As for my blue medieval dress, I am debating if I should hem it with a facing or not. I also might put a baleyeuse on it, though just a small one, as they're not really period-correct for the medieval times. You can click to read more about baleyeuses here. I do want something to keep my train from getting dirty. The alternative would be to create a very long hem facing which would be harder to keep clean, as you would have to unstitch it for cleaning as opposed to unbuttoning it and throwing it in the washer like with a baleyeuse.

Hope you're staying warm!





Thursday, January 2, 2014

Sewing Goals for 2014

Happy New Year!

I thought I would put down my sewing goals for 2014, then at the end of the year, we'll see how many I finished.


  • First on my list: finish my blue medieval dress! All that needs to be done is to hem it, since I was able to sew the trim on last week when the power was out. Any tips for hemming a dress with a train?





  • Start and finish my blue wool 1900's swimsuit.







  • Start and finish my 1860's work dress...







  • ...and make an apron for it!


  • Make more petticoats! One can never have too many petticoats. I have three right now - two cotton I wear over my hoops and one flannel that I've only worn in wintertime. My goal is to make at least two more before reenacting season starts in May.

  • Make another chemise and another pair of split drawers. Because it's just silly to have more dresses than you have undergarments. :)

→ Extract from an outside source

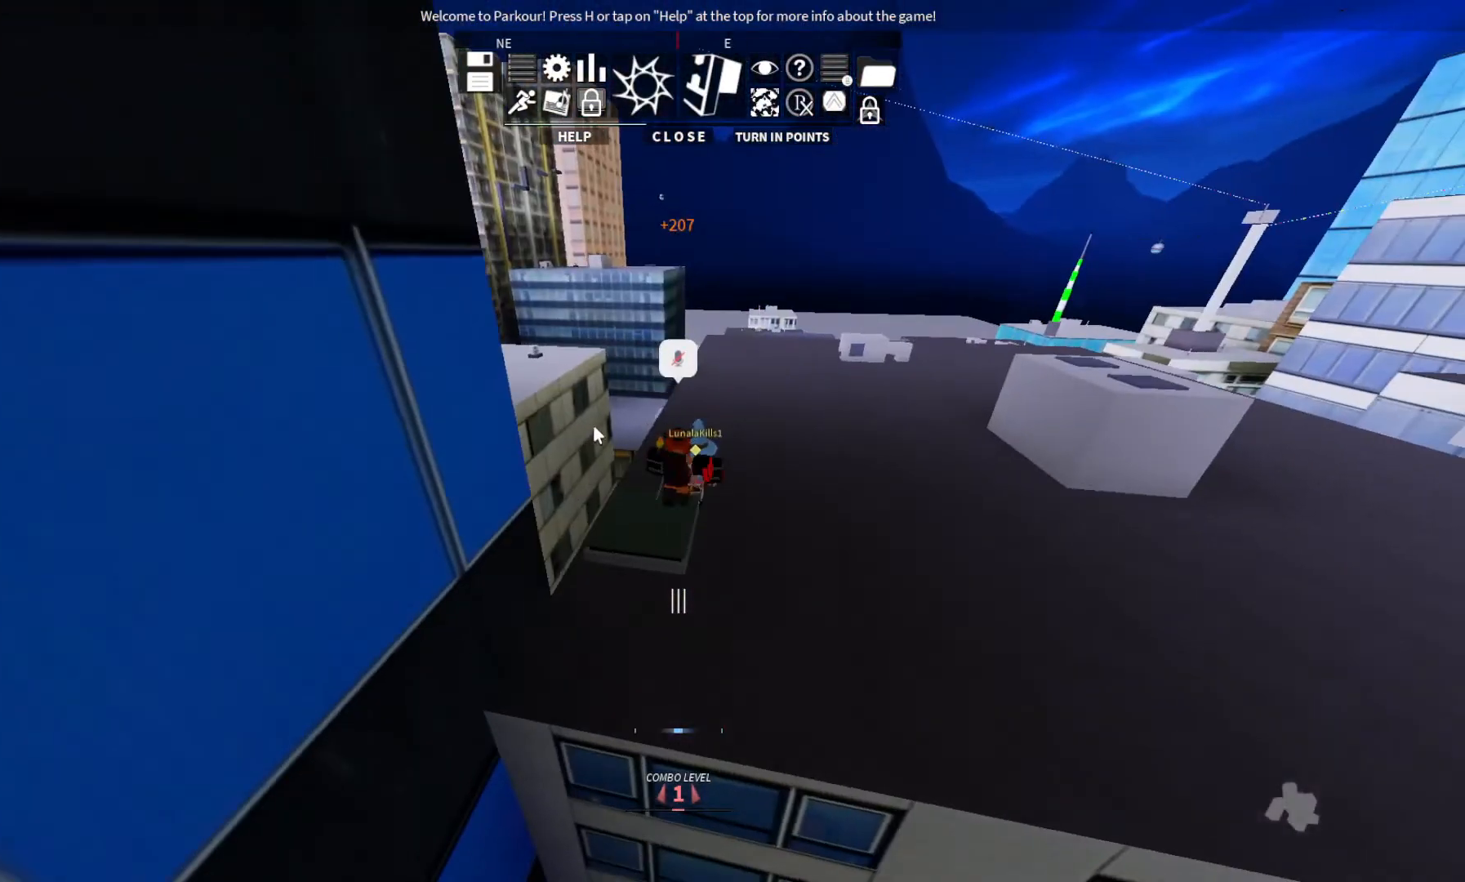
{"keys": ["d", "w"], "events": []}
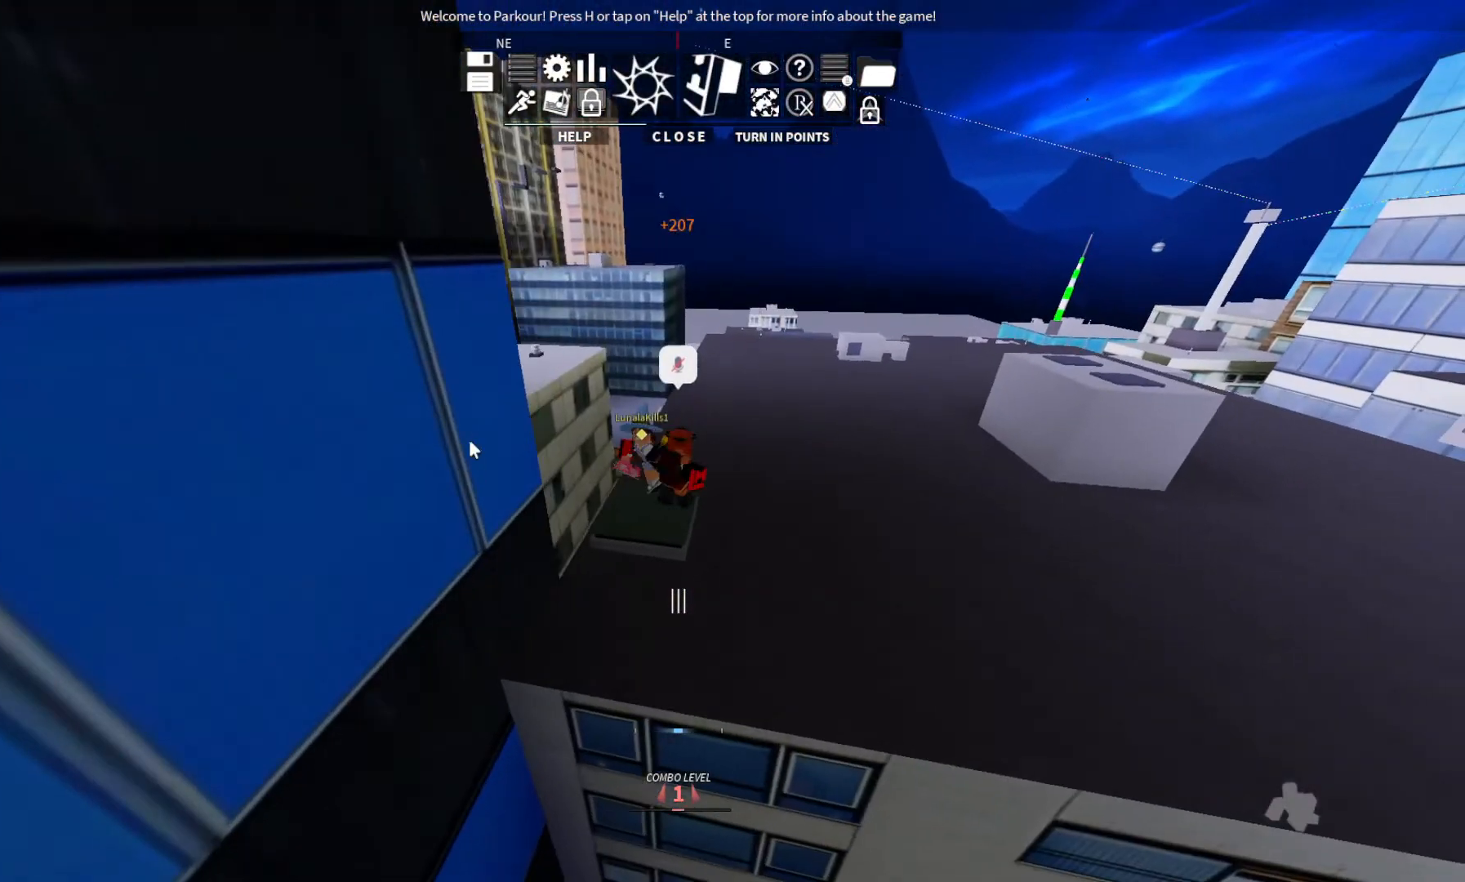
{"keys": ["d", "w"], "events": []}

  • Make a corded petticoat for myself and starch it for ultimate stiffness! Also, I'm working on starching my current petticoats, but it requires a trip to the store to buy more corn starch.
1903


  • I also have several yards of the fabric on the right. I was thinking of making a turn-of-the-century skirt out of it like the blue one in the picture on the left, but I may end up making a simple pleated skirt. I haven't had any luck finding a pattern so far and I don't think I'm talented enough to drape a pattern yet.




  • I also want to make a ruffled petticoat. Right now I wear two plain petticoats over my hoops, but I think it would look better if I added a ruffled one too. Now just to get enough white fabric... 


  • Speaking of big skirts,  number nine on my list is to remake a crinoline that I received for free. It's a size 4, which is most definitely not my size. I think I can mess around with it to make it work, however. Add a yoke perhaps, or lower the waistband. Which brings me to number ten:


  • A poodle skirt! What can I say? I've loved poodle skirts for a long time. Though if I make myself a poodle skirt, I think I'm going to have to have a pair of saddleback shoes to wear with it...




I think that's everything. I'm sure that I'll add more things to the list as the year goes on. So many time periods, so little time... My list leaves me at a total of thirteen projects. One sewing project a month sounds more than do-able!